For many years, transplant services actively avoided liver transplants in HIV-positive people. This was due to several factors including discrimination from some surgeons, who did not want to operate on HIV-positive people. The poor long-term life expectancy for HIV-positive people before combination therapy meant that a donor organ would provide fewer years of additional life than it might to a person without HIV or other medical conditions. There were also concerns about using drugs to suppress the immune system that are an essential part of a transplant, in HIV-positive people.

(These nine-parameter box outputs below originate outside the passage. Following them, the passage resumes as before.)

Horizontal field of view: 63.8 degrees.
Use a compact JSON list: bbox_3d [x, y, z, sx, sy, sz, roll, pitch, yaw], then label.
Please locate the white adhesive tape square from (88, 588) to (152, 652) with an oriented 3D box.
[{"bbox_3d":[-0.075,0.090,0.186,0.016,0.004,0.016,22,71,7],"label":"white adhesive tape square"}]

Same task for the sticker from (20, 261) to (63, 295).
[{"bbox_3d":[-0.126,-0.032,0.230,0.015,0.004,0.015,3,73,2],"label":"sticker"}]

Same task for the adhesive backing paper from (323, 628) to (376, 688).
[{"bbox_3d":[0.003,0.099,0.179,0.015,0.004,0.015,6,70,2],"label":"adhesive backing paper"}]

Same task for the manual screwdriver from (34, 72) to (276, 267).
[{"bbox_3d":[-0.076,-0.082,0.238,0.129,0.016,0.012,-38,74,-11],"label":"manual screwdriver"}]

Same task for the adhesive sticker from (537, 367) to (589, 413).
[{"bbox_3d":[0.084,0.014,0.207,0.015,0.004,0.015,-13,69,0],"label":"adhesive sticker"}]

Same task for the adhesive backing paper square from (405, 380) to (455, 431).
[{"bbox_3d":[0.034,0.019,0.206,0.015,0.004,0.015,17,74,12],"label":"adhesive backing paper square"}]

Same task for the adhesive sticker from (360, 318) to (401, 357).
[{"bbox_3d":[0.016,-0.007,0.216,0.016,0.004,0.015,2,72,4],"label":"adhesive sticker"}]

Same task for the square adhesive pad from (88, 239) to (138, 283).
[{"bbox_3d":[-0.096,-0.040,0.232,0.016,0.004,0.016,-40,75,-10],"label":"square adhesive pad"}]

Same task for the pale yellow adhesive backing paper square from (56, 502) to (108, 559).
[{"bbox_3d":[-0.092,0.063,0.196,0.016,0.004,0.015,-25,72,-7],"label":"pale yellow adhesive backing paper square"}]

The effectiveness of HIV drugs has changed this. HIV is no longer an exclusion criteria for a liver transplant.Centres in the UK, Spain, France and the United States have transplanted livers into HIV-positive people. Some centres have reported no significant difference in survival according to HIV status.

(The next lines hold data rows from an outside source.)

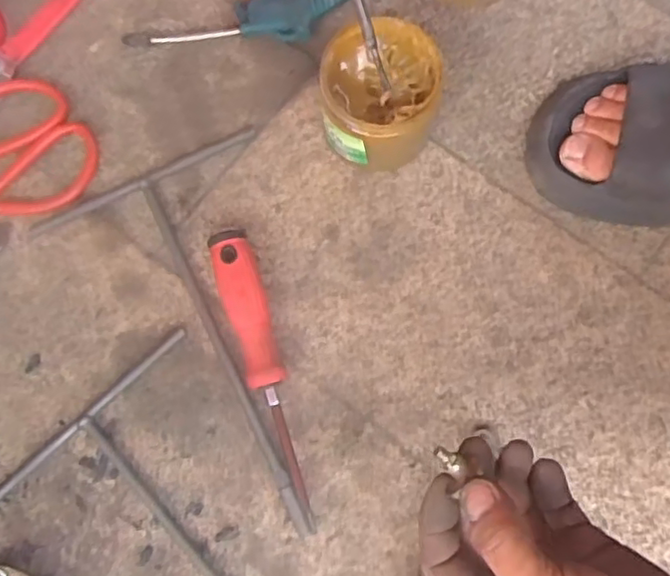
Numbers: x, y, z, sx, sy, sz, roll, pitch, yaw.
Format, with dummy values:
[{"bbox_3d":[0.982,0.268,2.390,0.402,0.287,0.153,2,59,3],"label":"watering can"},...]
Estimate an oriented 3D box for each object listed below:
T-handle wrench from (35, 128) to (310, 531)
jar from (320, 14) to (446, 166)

However, medical management remains complex, due to drug interactions between drugs used to suppress the immune system after the transplant and protease inhibitors, the risk of graft rejection, HCV reinfecting the new liver, and difficulty in tolerating HIV and HCV treatment after the transplant.
Only a few transplant centres in the UK have reported liver transplants in people with coinfection, and referral to one of these centres is essential.
The success is largely limited by recurrent HCV infection in the new liver. HCV infection progresses more rapidly in people with HIV coinfection, and their survival after hepatic decompensation is shorter that that of people with HCV alone. Some specialists suggest that people with coinfection should be referred to a transplant list at an earlier stage of disease than people with HCV monoinfection.
A list of specialist liver centres and transplant units in the UK is included on the British Liver Trust web site.